What is being asked
Among the lines below, tally those holding the string "Wanja" and give the total only.

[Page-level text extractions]
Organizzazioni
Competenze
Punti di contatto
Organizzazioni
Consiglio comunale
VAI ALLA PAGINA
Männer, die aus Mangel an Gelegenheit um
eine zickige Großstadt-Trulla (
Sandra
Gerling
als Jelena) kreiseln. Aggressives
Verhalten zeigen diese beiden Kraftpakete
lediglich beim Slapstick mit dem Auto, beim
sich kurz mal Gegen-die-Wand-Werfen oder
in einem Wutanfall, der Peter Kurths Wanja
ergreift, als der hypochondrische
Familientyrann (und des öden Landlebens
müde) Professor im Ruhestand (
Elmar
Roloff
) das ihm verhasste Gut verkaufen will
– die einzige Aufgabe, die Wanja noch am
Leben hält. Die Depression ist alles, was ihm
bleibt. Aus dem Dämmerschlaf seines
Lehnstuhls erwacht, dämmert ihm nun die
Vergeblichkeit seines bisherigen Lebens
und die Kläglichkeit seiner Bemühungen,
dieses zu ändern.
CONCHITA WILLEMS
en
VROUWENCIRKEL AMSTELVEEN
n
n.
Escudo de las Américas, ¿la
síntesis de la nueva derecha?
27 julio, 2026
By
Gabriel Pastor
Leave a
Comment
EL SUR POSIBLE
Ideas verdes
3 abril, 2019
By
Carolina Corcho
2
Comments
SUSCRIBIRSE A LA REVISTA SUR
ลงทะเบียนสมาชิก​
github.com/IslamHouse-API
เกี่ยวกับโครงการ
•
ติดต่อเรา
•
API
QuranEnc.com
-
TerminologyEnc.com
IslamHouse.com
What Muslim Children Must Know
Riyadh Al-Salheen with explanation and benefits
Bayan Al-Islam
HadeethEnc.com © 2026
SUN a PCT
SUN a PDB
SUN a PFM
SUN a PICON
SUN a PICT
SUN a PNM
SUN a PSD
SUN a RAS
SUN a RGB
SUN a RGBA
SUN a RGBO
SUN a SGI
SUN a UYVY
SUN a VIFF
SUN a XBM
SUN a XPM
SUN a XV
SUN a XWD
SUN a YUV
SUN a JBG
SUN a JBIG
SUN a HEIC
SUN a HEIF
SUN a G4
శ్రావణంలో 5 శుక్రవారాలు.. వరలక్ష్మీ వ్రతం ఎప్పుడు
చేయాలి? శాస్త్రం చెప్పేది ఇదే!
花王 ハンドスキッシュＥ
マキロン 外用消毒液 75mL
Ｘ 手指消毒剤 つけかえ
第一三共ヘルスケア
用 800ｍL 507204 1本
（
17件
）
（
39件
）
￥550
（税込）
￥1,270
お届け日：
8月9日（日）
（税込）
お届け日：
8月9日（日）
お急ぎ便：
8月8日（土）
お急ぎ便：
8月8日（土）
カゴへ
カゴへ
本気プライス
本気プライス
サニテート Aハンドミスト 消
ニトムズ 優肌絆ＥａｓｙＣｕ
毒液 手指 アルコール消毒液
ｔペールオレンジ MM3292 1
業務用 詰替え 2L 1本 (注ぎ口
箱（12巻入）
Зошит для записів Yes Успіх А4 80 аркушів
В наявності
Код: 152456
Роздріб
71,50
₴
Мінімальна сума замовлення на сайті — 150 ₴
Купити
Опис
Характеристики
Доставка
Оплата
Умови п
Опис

Answer to the problem
2